作業内容 -
寄付と節税についての記事を、一字も変えずに最初から最後まで書き写してください。

記事 -
--------------------
ガストンさん、先日FacebookのCEOであるマーク・ザッカーバーグさんが、保有株式の99%にあたる5兆5千億円を寄付することを発表しました。第一子である長女が生まれたことによるものです。私たちの想像をはるかに超えた規模ですね。

 

「アメリカの富裕層がこうした寄付をすることはよくある。規模の違いなど個人的なものだ。それほど驚くことでもあるまい」

 

その通りです。実は私も同じことを感じています。ただ気になったのは、それが極端な『美談』として報道されていることです。確かに素晴らしいことですよ。尊敬する行為です。財団を創設するので時間はかかりますが、この寄付によって救われる人が確実にいるでしょう。でも、そうした側面だけしか見ていないと、その『美談』だけを鵜呑みすることになります。

 

「単なる寄付行為ではない、ということだな」

 

穿った見方かもしれませんが、この寄付のもう一つの側面は節税です。税理士事務所で働いていた私のような人間には、ピンと来る方が多いはずです。アメリカの相続税は税率が高いので、相続資産の40%以上を納税しなくてはいけません。もしマークさんが亡くなったとすると、約2兆円の相続税が発生します。

 

「わはは、納税額も飛び抜けているな」

 

でも大量の保有株式を現金化することは不可能です。そんなことをすればFacebook全体の株価が暴落するでしょう。つまり2兆円という税金を納められない娘さんは、今のままでは破産してしまいます。

 

「それで相続税が課税されない寄付をするのだな」

 

そうです。財団を設立して、慈善行為に使われます。その財団の役員に娘さんを登記すれば、五兆円の利子だけでも年間に100億円以上は娘さんの手に残ります。役員報酬を取ることで生活の心配もなくなるでしょう。慈善をしている名誉を得ることもできます。娘を守るために、完璧に計算された寄付だということです。
--------------------
データ記録 -

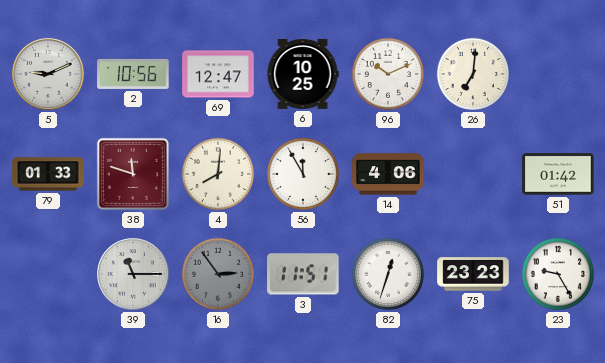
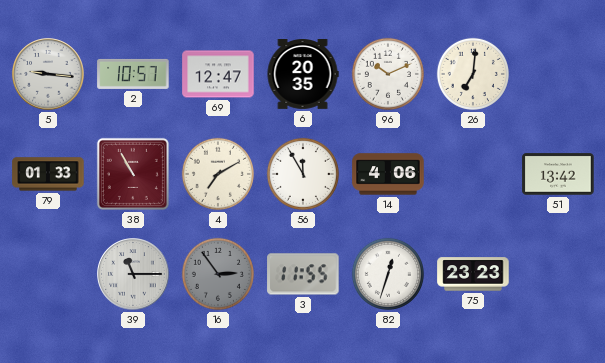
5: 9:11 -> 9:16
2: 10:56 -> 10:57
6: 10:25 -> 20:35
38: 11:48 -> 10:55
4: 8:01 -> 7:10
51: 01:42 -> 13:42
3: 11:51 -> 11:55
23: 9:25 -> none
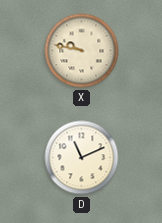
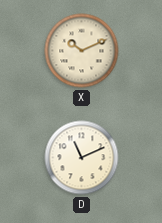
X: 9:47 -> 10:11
--------------------
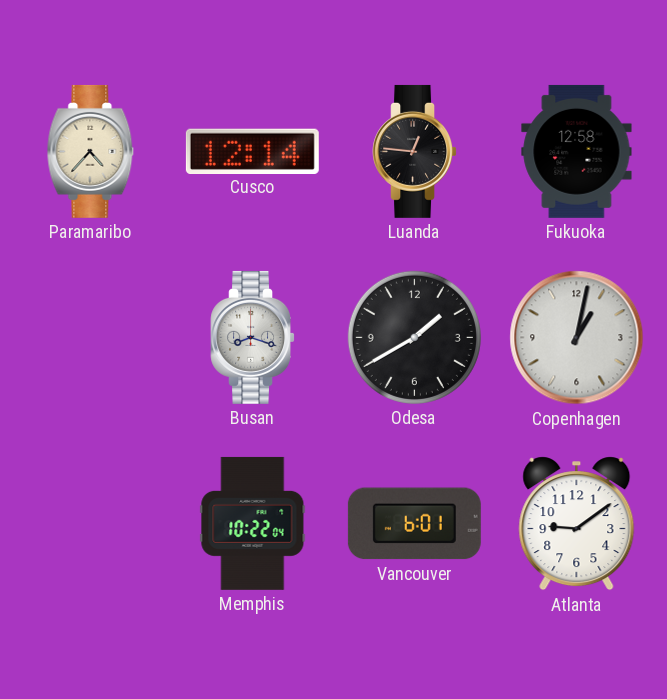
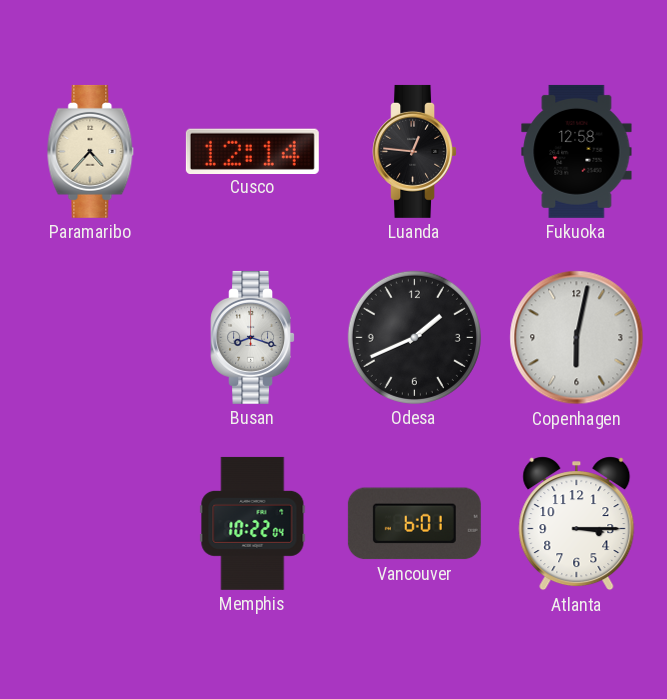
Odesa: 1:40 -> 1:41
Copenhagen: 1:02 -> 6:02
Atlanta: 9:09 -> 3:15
--------------------
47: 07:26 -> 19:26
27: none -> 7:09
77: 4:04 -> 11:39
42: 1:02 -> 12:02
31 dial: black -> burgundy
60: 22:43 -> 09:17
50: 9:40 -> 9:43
--------------------
解答 -
ガストンさん、先日FacebookのCEOであるマーク・ザッカーバーグさんが、保有株式の99%にあたる5兆5千億円を寄付することを発表しました。第一子である長女が生まれたことによるものです。私たちの想像をはるかに超えた規模ですね。

 

「アメリカの富裕層がこうした寄付をすることはよくある。規模の違いなど個人的なものだ。それほど驚くことでもあるまい」

 

その通りです。実は私も同じことを感じています。ただ気になったのは、それが極端な『美談』として報道されていることです。確かに素晴らしいことですよ。尊敬する行為です。財団を創設するので時間はかかりますが、この寄付によって救われる人が確実にいるでしょう。でも、そうした側面だけしか見ていないと、その『美談』だけを鵜呑みすることになります。

 

「単なる寄付行為ではない、ということだな」

 

穿った見方かもしれませんが、この寄付のもう一つの側面は節税です。税理士事務所で働いていた私のような人間には、ピンと来る方が多いはずです。アメリカの相続税は税率が高いので、相続資産の40%以上を納税しなくてはいけません。もしマークさんが亡くなったとすると、約2兆円の相続税が発生します。

 

「わはは、納税額も飛び抜けているな」

 

でも大量の保有株式を現金化することは不可能です。そんなことをすればFacebook全体の株価が暴落するでしょう。つまり2兆円という税金を納められない娘さんは、今のままでは破産してしまいます。

 

「それで相続税が課税されない寄付をするのだな」

 

そうです。財団を設立して、慈善行為に使われます。その財団の役員に娘さんを登記すれば、五兆円の利子だけでも年間に100億円以上は娘さんの手に残ります。役員報酬を取ることで生活の心配もなくなるでしょう。慈善をしている名誉を得ることもできます。娘を守るために、完璧に計算された寄付だということです。